Die Europäische Zentralbank beschäftigt etwa 260 Leiharbeiter. Eigentlich sollte Leiharbeit in eine feste Anstellung münden. Doch das passiere viel zu selten, meint die Gewerkschaft. Die EZB-Zeitarbeiter verdienen weniger Geld als festangestellten Kollegen, obwohl sie häufig die gleiche Aufgabe erledigen. Die EZB spart nicht einmal Geld, so ist zu hören, weil die Lohndifferenz von der Zeitarbeitsfirma eingesteckt wird. Die Leiharbeiter müssen sich um ihre Jobs immer wieder neu bewerben - gegen andere Kandidaten. "Bewerbungsgespräche werden manchmal zur Makulatur, man spielt Komödie", erzählt Priesemann. Es sei gängige Praxis, mit Bewerbern überflüssige Gespräche zu führen, nur weil es die Regel vorschreibe. "Dabei sind die Leiharbeitjobs bereits vergeben."

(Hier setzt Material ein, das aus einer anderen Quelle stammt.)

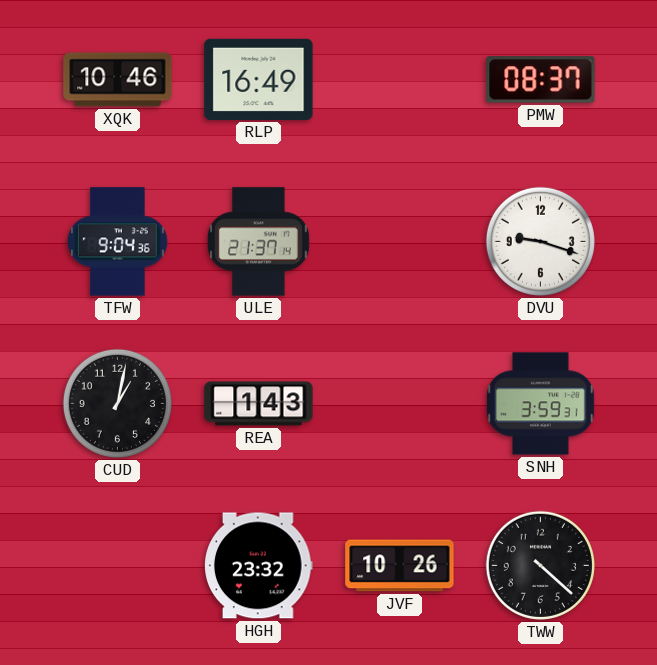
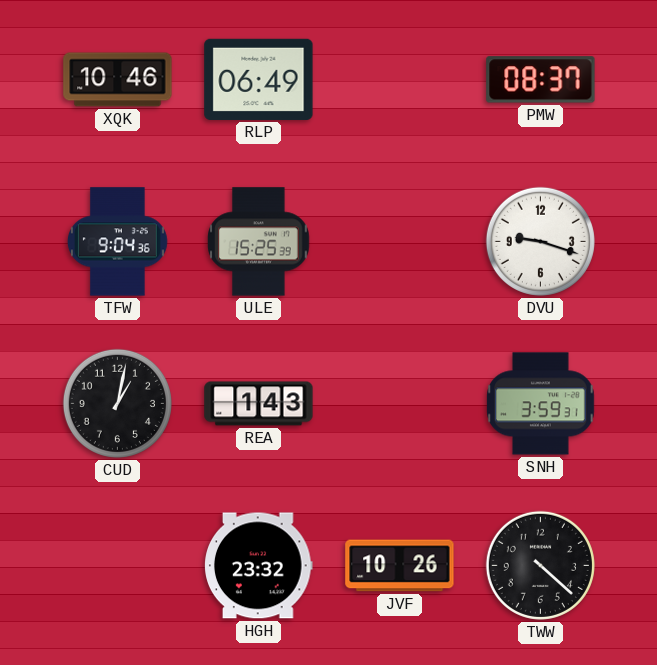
RLP: 16:49 -> 06:49
ULE: 21:37 -> 15:25
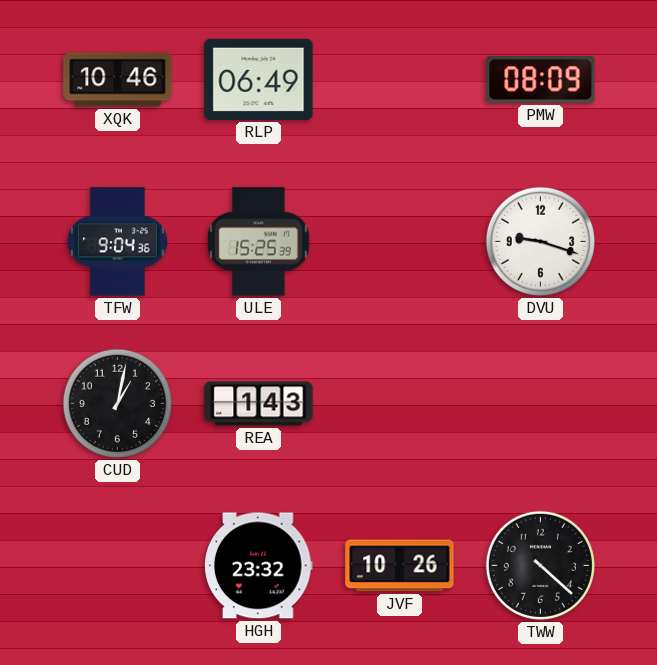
PMW: 08:37 -> 08:09
SNH: 3:59 -> none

EZB-Verwaltungschef Diemer teilte mit, man werde den Einsatz von Leiharbeitern zurückfahren. Zudem nehme man die Vetternwirtschaftsvorwürfe der Belegschaft "sehr ernst". Man werde jetzt "frühere Entscheidungen kritisch unter die Lupe nehmen" und bei Bedarf auch "zurücknehmen". Am Ende geht es auch um die Reputation der Notenbank: "Die Loyalität der Mitarbeiter muss belohnt werden", sagt Betriebsratschef Bowles. "Die EZB ist doch keine Privatfirma, sie ist eine öffentliche Institution."